Daily Reflection
June 21st, 1999
Stephen Kline
Public Relations
Genesis 12:1-9
Matthew 7:1-5
Seventy-five-year-old Abram picks up everything he owns, gathers all of his family members and takes off for a new home.


God said "do it."

This might be an old story about a nomadic people.  But I choose to understand it as a tale about sincere trust in God.  It is a model of an appropriate response to God.

Abram seems to know God's will and he makes his own will conform.  It is not at all complicated:   Abram trusts God, and he responds accordingly.  If that means packing up everything and leaving for a new place, so be it.  The key is that God's prompting draws Abram's response.

The reading from Matthew is a powerful message about responsibility, something that grows from my response to God.
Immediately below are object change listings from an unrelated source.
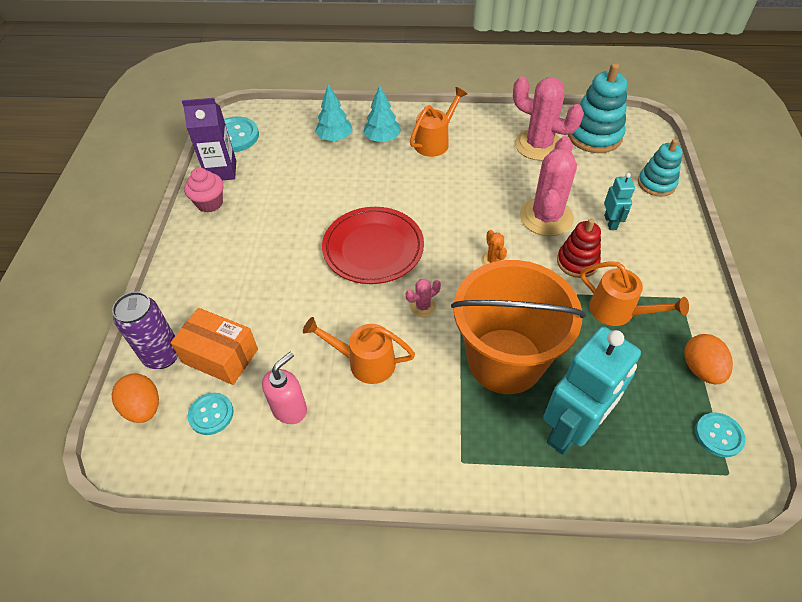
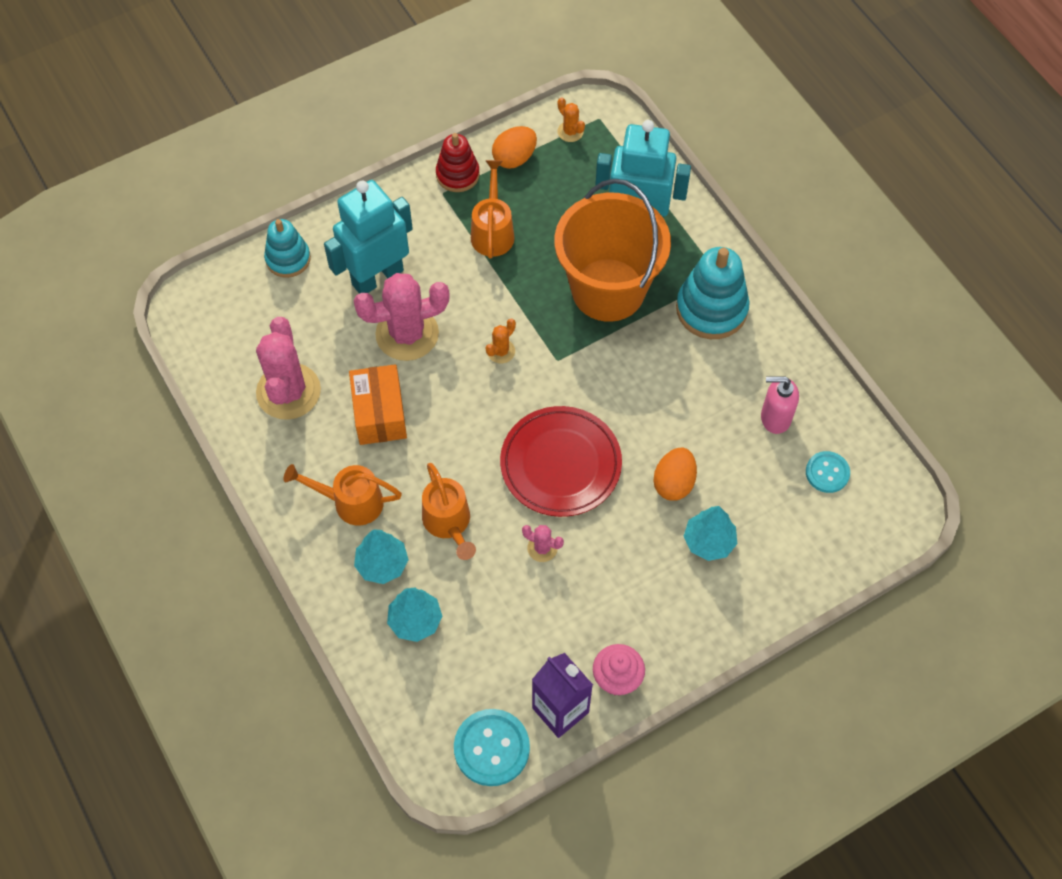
camera: 125 degrees left, 10 degrees up
purple can [112,292,178,369] -> none
orange egg [112,373,159,423] -> orange egg moved to [653,448,697,501]
orange box [170,308,258,385] -> orange box moved to [349,364,407,445]
orange watering can [303,317,415,384] -> orange watering can moved to [422,463,476,560]
pink cactus [406,279,441,317] -> pink cactus moved to [522,525,564,562]
red stacking toy [557,219,601,278] -> red stacking toy moved to [436,133,480,192]
turquoise stacking toy [568,63,627,153] -> turquoise stacking toy moved to [676,247,750,339]
turquoise robot [604,173,635,230] -> turquoise robot [324,180,413,294], size x2.12
turquoise button [695,412,745,457] -> orange cactus [558,97,585,142]
none -> turquoise tree [684,506,737,561]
My mother used to quote the "splinter in your brother's eye" passage to me.  Her purpose was to demonstrate that all of us have faults.  What she didn't point out (and what I didn't pay attention to until recently) is that Jesus puts this notion in the form of a question:

"Why do you notice the splinter in your brother's eye, but do not perceive the wooden beam in your own eye?"

An honest personal answer to that question is revealing.

It is hard to admit that I make mistakes, that I drop the ball, that there are times I don't live up to the standards I would impose on others.  In fact, it is downright painful sometimes to turn the cold spotlight of objectivity on my own behavior.  If I do that, I learn the difficult truth that I am responsible for most of my problems.  That can be uncomfortable.

It seems far easier to blame or to criticize others.  It is easier to see the splinter in my brother's eye.  It is easier to cover up my own shortcomings with blaming others, or to conceal my own shame with blustery anger.

Jesus tells me in this passage to avoid judging others because I will be judged by the same measure.   When I pass judgment on another I am arrogant in the extreme -- assuming that I know the other's motives, that I am familiar with the landscape of his or her heart.

But I am not that wise.  I do not live in another's heart.  I can only know, and judge, my own heart.  God alone knows all hearts.  God alone is qualified to judge.

Do I avoid judging others simply to ensure that I won't be judged?  I don't think so.  I think there is more to it.  I think it has to do with having reverence and respect for God and his world.